Your answer consists of the lines in the data that contain "background". Copy each of them.
::: DATA FOR THE TASK
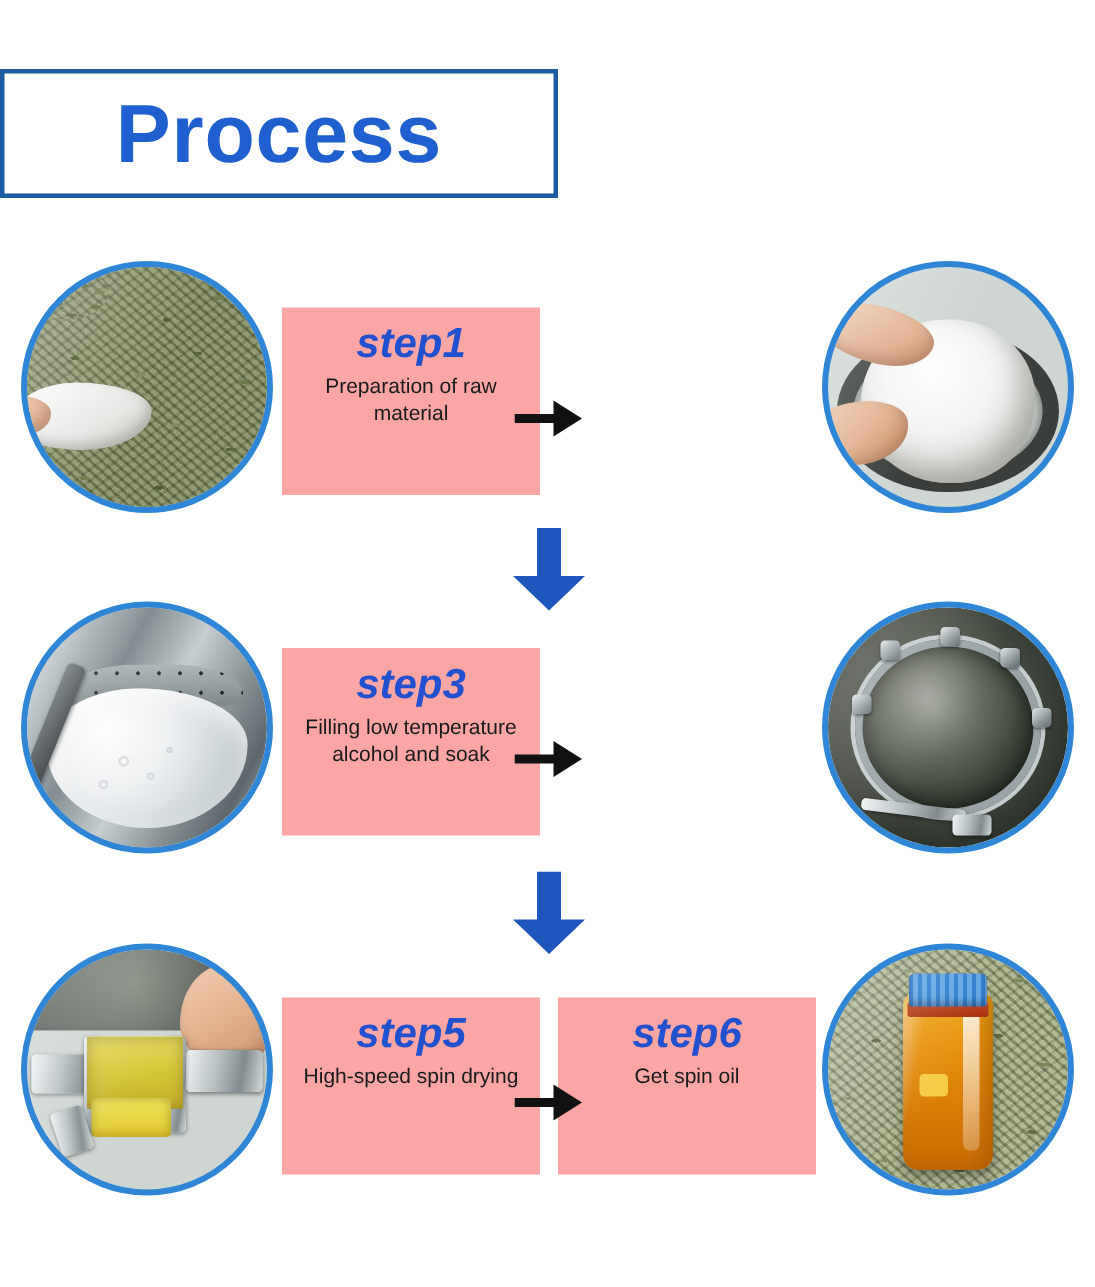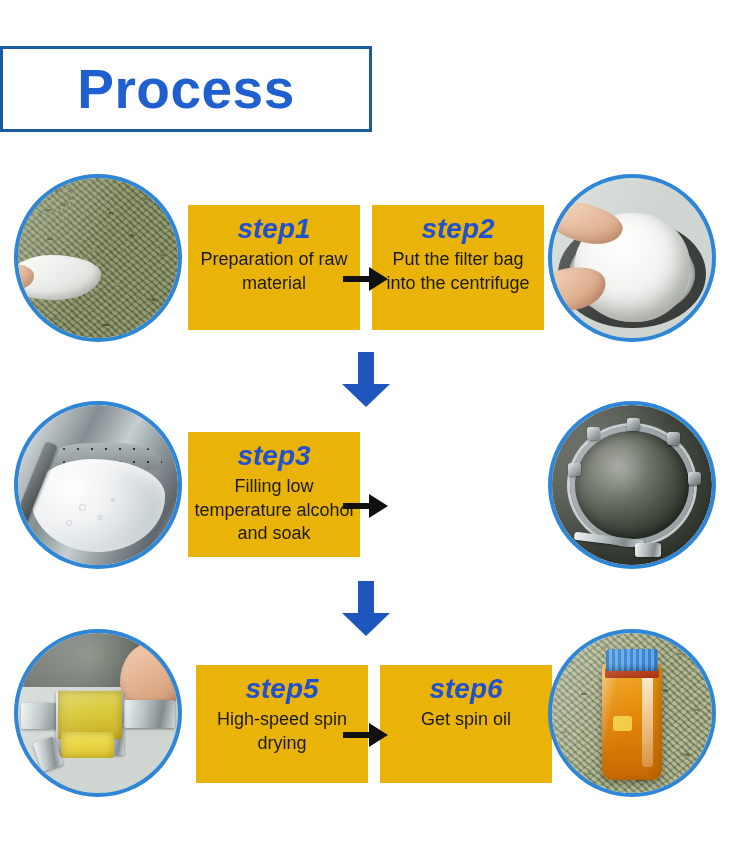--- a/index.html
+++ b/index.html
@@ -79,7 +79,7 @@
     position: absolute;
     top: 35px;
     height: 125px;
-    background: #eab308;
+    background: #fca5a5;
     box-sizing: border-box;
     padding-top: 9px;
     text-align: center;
::::::
> **YOUR RESPONSE**:
-    background: #eab308;
+    background: #fca5a5;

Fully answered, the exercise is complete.